▶ WHAT IS EXPECTED
With the pictures omitted, write out the entries that follow exactly as they stand.

▶ DATA FOR REVIEW
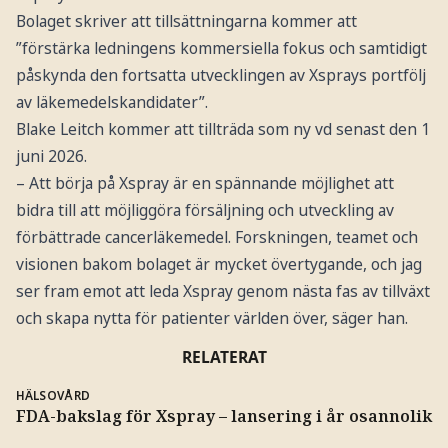
Bolaget skriver att tillsättningarna kommer att
”förstärka ledningens kommersiella fokus och samtidigt
påskynda den fortsatta utvecklingen av Xsprays portfölj
av läkemedelskandidater”.
Blake Leitch kommer att tillträda som ny vd senast den 1
juni 2026.
– Att börja på Xspray är en spännande möjlighet att
bidra till att möjliggöra försäljning och utveckling av
förbättrade cancerläkemedel. Forskningen, teamet och
visionen bakom bolaget är mycket övertygande, och jag
ser fram emot att leda Xspray genom nästa fas av tillväxt
och skapa nytta för patienter världen över, säger han.
RELATERAT
HÄLSOVÅRD
FDA-bakslag för Xspray – lansering i år osannolik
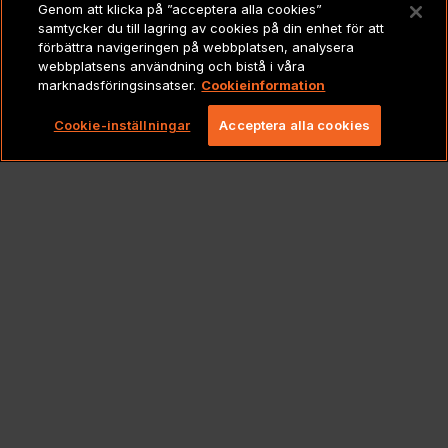
Genom att klicka på ”acceptera alla cookies”
samtycker du till lagring av cookies på din enhet för att
JURIDISKT
förbättra navigeringen på webbplatsen, analysera
webbplatsens användning och bistå i våra
marknadsföringsinsatser.
Cookieinformation
Copyright 2026 Lionbridge Technologies, LLC. Alla
rättigheter förbehållna.
Cookie-inställningar
Acceptera alla cookies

▶ RESPONSE BOX
Bolaget skriver att tillsättningarna kommer att
”förstärka ledningens kommersiella fokus och samtidigt
påskynda den fortsatta utvecklingen av Xsprays portfölj
av läkemedelskandidater”.
Blake Leitch kommer att tillträda som ny vd senast den 1
juni 2026.
– Att börja på Xspray är en spännande möjlighet att
bidra till att möjliggöra försäljning och utveckling av
förbättrade cancerläkemedel. Forskningen, teamet och
visionen bakom bolaget är mycket övertygande, och jag
ser fram emot att leda Xspray genom nästa fas av tillväxt
och skapa nytta för patienter världen över, säger han.
RELATERAT
HÄLSOVÅRD
FDA-bakslag för Xspray – lansering i år osannolik
Genom att klicka på ”acceptera alla cookies”
samtycker du till lagring av cookies på din enhet för att
JURIDISKT
förbättra navigeringen på webbplatsen, analysera
webbplatsens användning och bistå i våra
marknadsföringsinsatser.
Cookieinformation
Copyright 2026 Lionbridge Technologies, LLC. Alla
rättigheter förbehållna.
Cookie-inställningar
Acceptera alla cookies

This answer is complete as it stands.